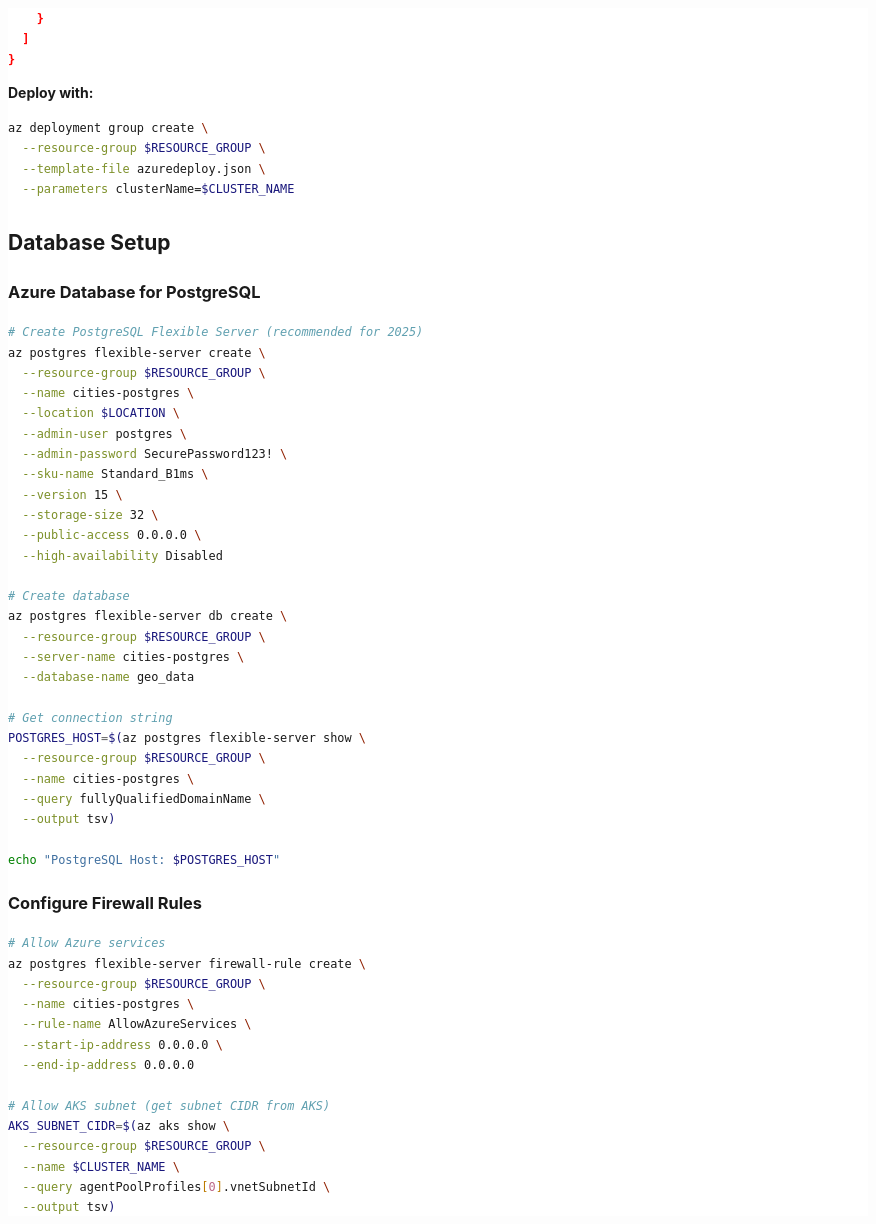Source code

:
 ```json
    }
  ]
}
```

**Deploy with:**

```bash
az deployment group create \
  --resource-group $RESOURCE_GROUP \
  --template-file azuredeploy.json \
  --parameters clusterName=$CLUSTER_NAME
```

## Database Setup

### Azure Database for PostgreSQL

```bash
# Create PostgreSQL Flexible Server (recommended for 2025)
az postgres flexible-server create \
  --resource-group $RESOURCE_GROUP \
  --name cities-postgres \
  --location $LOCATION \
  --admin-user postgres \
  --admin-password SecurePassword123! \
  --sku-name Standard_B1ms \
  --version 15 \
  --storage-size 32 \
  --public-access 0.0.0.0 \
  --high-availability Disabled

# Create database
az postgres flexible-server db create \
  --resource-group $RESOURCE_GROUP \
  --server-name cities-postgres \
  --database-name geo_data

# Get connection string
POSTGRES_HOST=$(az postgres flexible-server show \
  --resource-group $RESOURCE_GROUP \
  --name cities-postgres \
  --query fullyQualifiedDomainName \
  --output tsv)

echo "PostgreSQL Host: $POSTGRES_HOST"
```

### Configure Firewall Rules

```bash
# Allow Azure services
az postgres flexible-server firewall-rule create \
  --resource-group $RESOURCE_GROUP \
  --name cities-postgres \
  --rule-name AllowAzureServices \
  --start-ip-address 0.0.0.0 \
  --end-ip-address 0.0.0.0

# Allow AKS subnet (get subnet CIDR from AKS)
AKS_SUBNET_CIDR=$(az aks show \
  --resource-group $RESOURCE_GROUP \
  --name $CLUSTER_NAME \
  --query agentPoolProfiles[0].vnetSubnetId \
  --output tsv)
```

++++++++

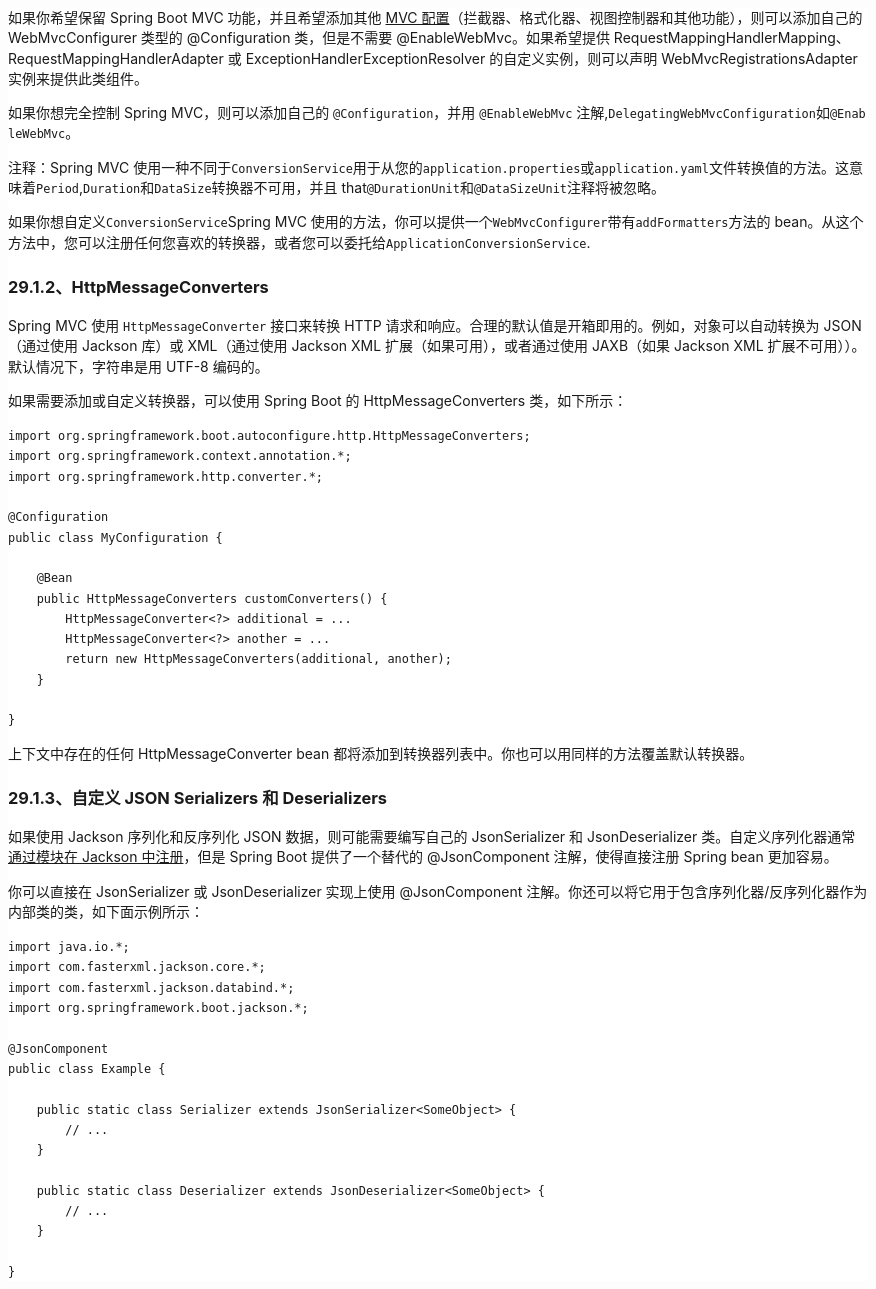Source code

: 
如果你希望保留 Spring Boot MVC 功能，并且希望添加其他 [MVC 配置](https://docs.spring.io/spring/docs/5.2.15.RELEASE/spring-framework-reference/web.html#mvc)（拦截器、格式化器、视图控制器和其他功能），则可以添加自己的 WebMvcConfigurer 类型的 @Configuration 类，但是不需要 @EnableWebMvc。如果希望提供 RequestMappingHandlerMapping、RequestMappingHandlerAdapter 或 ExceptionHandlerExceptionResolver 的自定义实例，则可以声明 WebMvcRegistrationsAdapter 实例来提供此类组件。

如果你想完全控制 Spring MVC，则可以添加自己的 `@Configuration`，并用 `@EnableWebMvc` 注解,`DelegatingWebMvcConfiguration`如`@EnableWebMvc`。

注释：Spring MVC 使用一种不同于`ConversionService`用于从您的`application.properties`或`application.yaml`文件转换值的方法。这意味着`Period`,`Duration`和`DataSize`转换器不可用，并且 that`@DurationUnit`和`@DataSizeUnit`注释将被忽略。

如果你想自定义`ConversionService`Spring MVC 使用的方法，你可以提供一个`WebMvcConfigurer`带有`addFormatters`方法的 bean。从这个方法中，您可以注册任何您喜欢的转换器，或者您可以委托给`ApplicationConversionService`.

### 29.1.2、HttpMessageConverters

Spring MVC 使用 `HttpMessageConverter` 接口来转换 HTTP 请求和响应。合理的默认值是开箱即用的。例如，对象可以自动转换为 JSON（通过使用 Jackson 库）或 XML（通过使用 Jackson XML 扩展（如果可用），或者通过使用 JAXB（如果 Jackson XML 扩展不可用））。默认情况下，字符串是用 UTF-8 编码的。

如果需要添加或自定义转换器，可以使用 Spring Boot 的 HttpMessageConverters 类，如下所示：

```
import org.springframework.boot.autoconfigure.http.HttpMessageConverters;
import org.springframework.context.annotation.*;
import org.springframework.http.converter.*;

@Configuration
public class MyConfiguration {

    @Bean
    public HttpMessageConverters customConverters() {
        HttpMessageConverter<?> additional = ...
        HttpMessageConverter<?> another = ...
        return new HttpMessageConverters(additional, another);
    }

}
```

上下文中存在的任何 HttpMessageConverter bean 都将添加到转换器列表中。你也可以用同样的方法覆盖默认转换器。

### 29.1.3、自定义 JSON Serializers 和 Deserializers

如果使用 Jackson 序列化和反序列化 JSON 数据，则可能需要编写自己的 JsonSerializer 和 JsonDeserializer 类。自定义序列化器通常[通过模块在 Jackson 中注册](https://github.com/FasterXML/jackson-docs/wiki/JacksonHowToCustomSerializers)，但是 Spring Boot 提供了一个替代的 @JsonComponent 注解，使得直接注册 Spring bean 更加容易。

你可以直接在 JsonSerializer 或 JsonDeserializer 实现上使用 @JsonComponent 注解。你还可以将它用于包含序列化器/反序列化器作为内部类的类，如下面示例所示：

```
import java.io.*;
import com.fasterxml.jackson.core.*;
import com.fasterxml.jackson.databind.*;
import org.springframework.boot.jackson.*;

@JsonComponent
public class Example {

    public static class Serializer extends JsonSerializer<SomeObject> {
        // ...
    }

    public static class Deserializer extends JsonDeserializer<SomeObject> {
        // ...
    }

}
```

++++++++

• _What to produce_:
Please return every line in the data that includes the string "JsonSerializer".

• _Solution to the exercise_:
如果使用 Jackson 序列化和反序列化 JSON 数据，则可能需要编写自己的 JsonSerializer 和 JsonDeserializer 类。自定义序列化器通常[通过模块在 Jackson 中注册](https://github.com/FasterXML/jackson-docs/wiki/JacksonHowToCustomSerializers)，但是 Spring Boot 提供了一个替代的 @JsonComponent 注解，使得直接注册 Spring bean 更加容易。
你可以直接在 JsonSerializer 或 JsonDeserializer 实现上使用 @JsonComponent 注解。你还可以将它用于包含序列化器/反序列化器作为内部类的类，如下面示例所示：
    public static class Serializer extends JsonSerializer<SomeObject> {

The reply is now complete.